THE PROBLEM
Retype everything from the line containing "- **Phase 4**: Leaderboards" down to the end of the items, keeping every line identical, both ends included.

INPUT FOR THIS TASK
◇ ◇ ◇ ◇

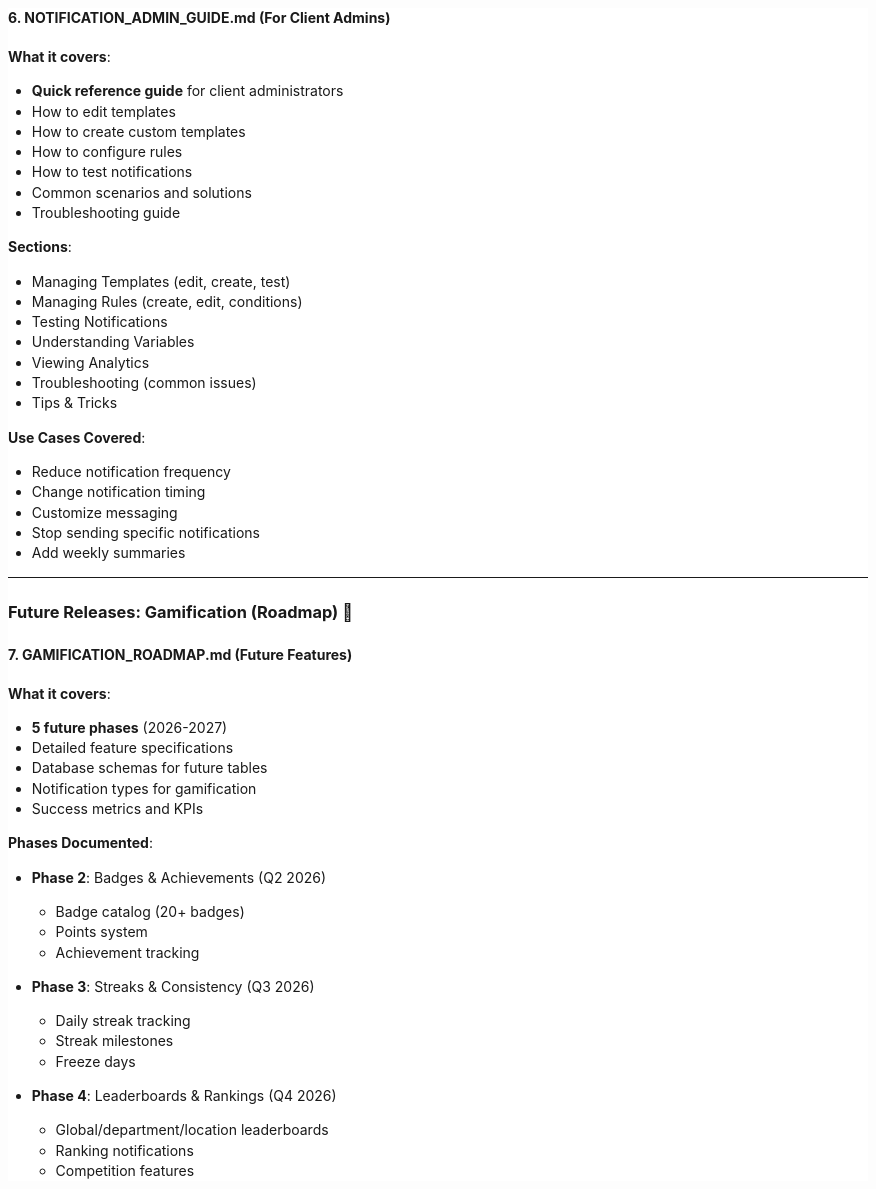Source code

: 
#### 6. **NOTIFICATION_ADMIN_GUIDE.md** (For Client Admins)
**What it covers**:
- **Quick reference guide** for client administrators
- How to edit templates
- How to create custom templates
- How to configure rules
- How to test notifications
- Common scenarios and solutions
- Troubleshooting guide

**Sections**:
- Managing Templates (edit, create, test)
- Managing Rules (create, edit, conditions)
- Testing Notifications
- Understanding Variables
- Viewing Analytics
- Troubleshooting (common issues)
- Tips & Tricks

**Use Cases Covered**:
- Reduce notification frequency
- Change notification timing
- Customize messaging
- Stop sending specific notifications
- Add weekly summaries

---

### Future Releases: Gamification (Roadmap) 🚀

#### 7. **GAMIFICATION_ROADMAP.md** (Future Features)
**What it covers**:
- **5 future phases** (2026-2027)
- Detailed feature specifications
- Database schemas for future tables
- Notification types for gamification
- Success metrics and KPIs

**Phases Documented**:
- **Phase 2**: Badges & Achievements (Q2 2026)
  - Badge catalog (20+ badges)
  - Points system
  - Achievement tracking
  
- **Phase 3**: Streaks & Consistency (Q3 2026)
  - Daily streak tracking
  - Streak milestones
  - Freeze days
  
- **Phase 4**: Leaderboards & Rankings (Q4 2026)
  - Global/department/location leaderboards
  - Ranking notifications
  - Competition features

◇ ◇ ◇ ◇

EXERCISE RESPONSE
- **Phase 4**: Leaderboards & Rankings (Q4 2026)
  - Global/department/location leaderboards
  - Ranking notifications
  - Competition features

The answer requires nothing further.